Georgia’s Kirby Smart and other college football coaches who stashed away proposed plans for satellite camps figure to be putting them into action once again after a ban was rescinded on Thursday.
The NCAA Division I Board of Directors reversed a rule passed by the Division I Council that outlawed FBS coaches from holding or working at camps and clinics away from their campuses.
The latest decision allows Michigan coach Jim Harbaugh and Ohio State’s Urban Meyer and others to hold camps in fertile-rich areas in the Southeast including Atlanta like they had planned.
The SEC and ACC were against such camps, but now Smart and SEC schools will be free to jump in starting May 29. That’s the first permissible date for such non-institutional camps, according to an SEC spokesperson. The SEC approved legislation allowing coaches to take part in camps at the league's spring meetings in 2015 if the camps weren't banned.
“While we are disappointed with the NCAA governance process result, we respect the Board of Directors’ decision and are confident SEC football programs will continue to be highly effective in their recruiting efforts," SEC commissioner Greg Sankey said in a statement Thursday.
He added: "We continue to believe football recruiting is primarily an activity best-focused in high schools during the established recruiting calendar, which has provided opportunities for football prospective student-athletes from all across the country to obtain broad national access and exposure but with appropriate guidance from high school coaches, teachers and advisors that focuses on both their academic and athletic opportunities as they decide where they will play college football."
Smart said after the intial ban was enacted: “We were gung-ho, we were going to do what we had to do.
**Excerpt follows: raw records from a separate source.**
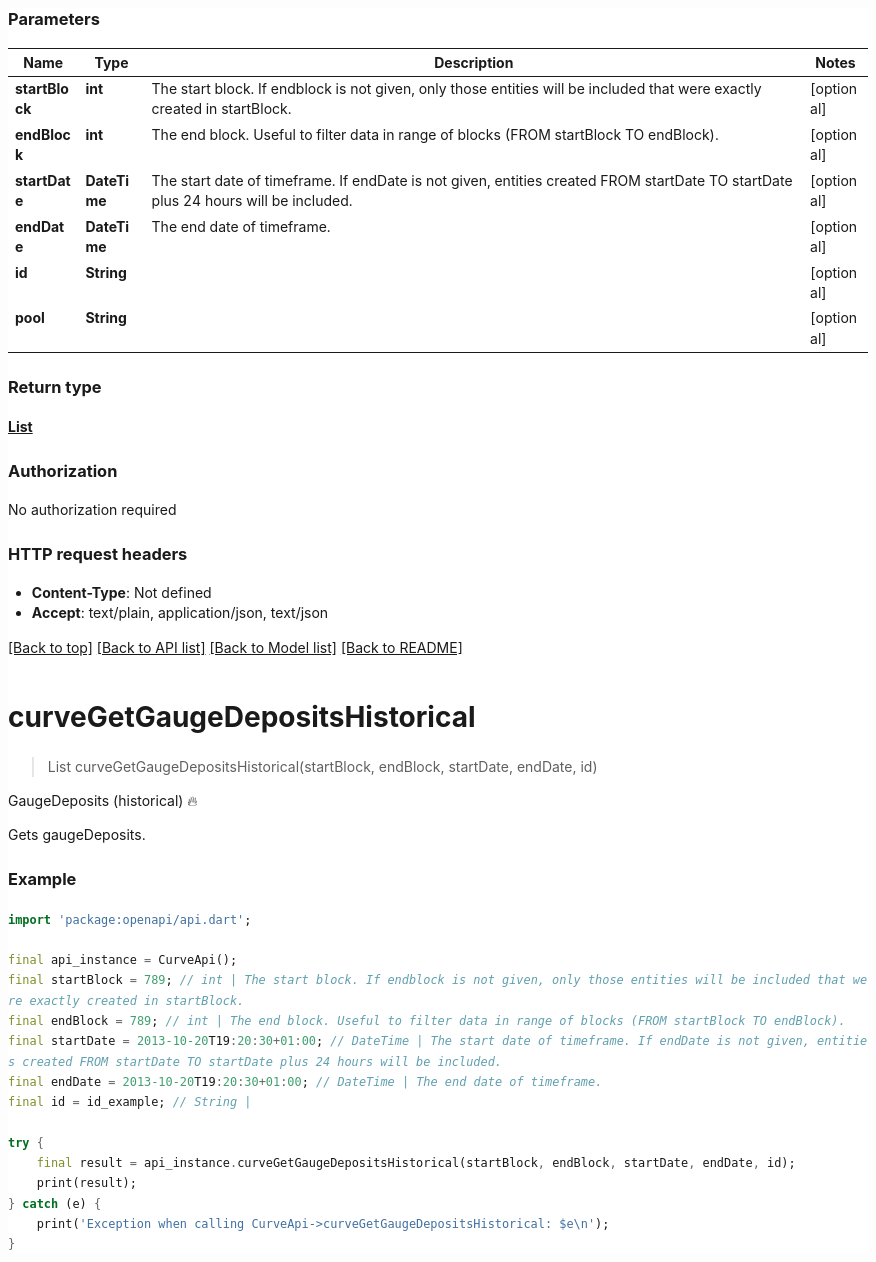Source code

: ### Parameters

Name | Type | Description  | Notes
------------- | ------------- | ------------- | -------------
 **startBlock** | **int**| The start block. If endblock is not given, only those entities will be included that were exactly created in startBlock. | [optional] 
 **endBlock** | **int**| The end block. Useful to filter data in range of blocks (FROM startBlock TO endBlock). | [optional] 
 **startDate** | **DateTime**| The start date of timeframe. If endDate is not given, entities created FROM startDate TO startDate plus 24 hours will be included. | [optional] 
 **endDate** | **DateTime**| The end date of timeframe. | [optional] 
 **id** | **String**|  | [optional] 
 **pool** | **String**|  | [optional] 

### Return type

[**List<CurveFeeChangeLogDTO>**](CurveFeeChangeLogDTO.md)

### Authorization

No authorization required

### HTTP request headers

 - **Content-Type**: Not defined
 - **Accept**: text/plain, application/json, text/json

[[Back to top]](#) [[Back to API list]](../README.md#documentation-for-api-endpoints) [[Back to Model list]](../README.md#documentation-for-models) [[Back to README]](../README.md)

# **curveGetGaugeDepositsHistorical**
> List<CurveGaugeDepositDTO> curveGetGaugeDepositsHistorical(startBlock, endBlock, startDate, endDate, id)

GaugeDeposits (historical) 🔥

Gets gaugeDeposits.

### Example
```dart
import 'package:openapi/api.dart';

final api_instance = CurveApi();
final startBlock = 789; // int | The start block. If endblock is not given, only those entities will be included that were exactly created in startBlock.
final endBlock = 789; // int | The end block. Useful to filter data in range of blocks (FROM startBlock TO endBlock).
final startDate = 2013-10-20T19:20:30+01:00; // DateTime | The start date of timeframe. If endDate is not given, entities created FROM startDate TO startDate plus 24 hours will be included.
final endDate = 2013-10-20T19:20:30+01:00; // DateTime | The end date of timeframe.
final id = id_example; // String | 

try {
    final result = api_instance.curveGetGaugeDepositsHistorical(startBlock, endBlock, startDate, endDate, id);
    print(result);
} catch (e) {
    print('Exception when calling CurveApi->curveGetGaugeDepositsHistorical: $e\n');
}
```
We were going to go do some satellite camps, but to be honest with you it’s probably a sigh of relief as far as the stress of having to go out and control the controllable.”
Now Georgia is likely to venture out to interact with top prospects even though Smart has said he prefers recruits take part in camps instead on campus.
Georgia already has summer camp dates announced in Athens from June 1-10 and on June 13-14. There was no immediate word from Georgia on Smart's plans now that camps are permitted again.
Smart had said before the ban was in place that “we’ve got a plan ready. You’ll see soon enough.”
That plan now could include Smart and his assistants holding camps in places where Georgia has had success recruiting like South Florida and North Carolina or perhaps the Maryland/Virginia area or Alabama, where Smart spent the last nine years coaching.
There was pushback after the initial ban from those who said not holding camps took away opportunities for prospects to get seen. The U.S. Department of Justice began an informal inquiry into the camps, according to USA Today, looking at whether players would lose opportunities or lose access to college coaches. Pac-12 commissioner Larry Scott said UCLA’s athletic director voted incorrectly for the camp vote because the conference did not want camps to be banned. The final tally then was 10-5 with two votes each going to the power five conferences.
The NCAA Board of Directors Thursday directed the Council to conduct “a broad assessment of the FBS recruiting environment.” Board of Directors chair Harris Pastides, South Carolina’s president, said it “is interested in a holistic review of the football recruiting environment and camps are a piece of that puzzle.”
The Board wants recommendations for improving the football recruiting environment from the Council by Sept. 1, which is the deadline for legislation to be submitted for the 2016-17 cycle.
In the meantime, North Texas, Fresno State and SMU wasted little time after the camp ban was lifted to tweet out its satellite camp dates and locations. Arizona revealed plans for Hawaii, Los Angeles, San Diego, Utah, Tampa and more locales.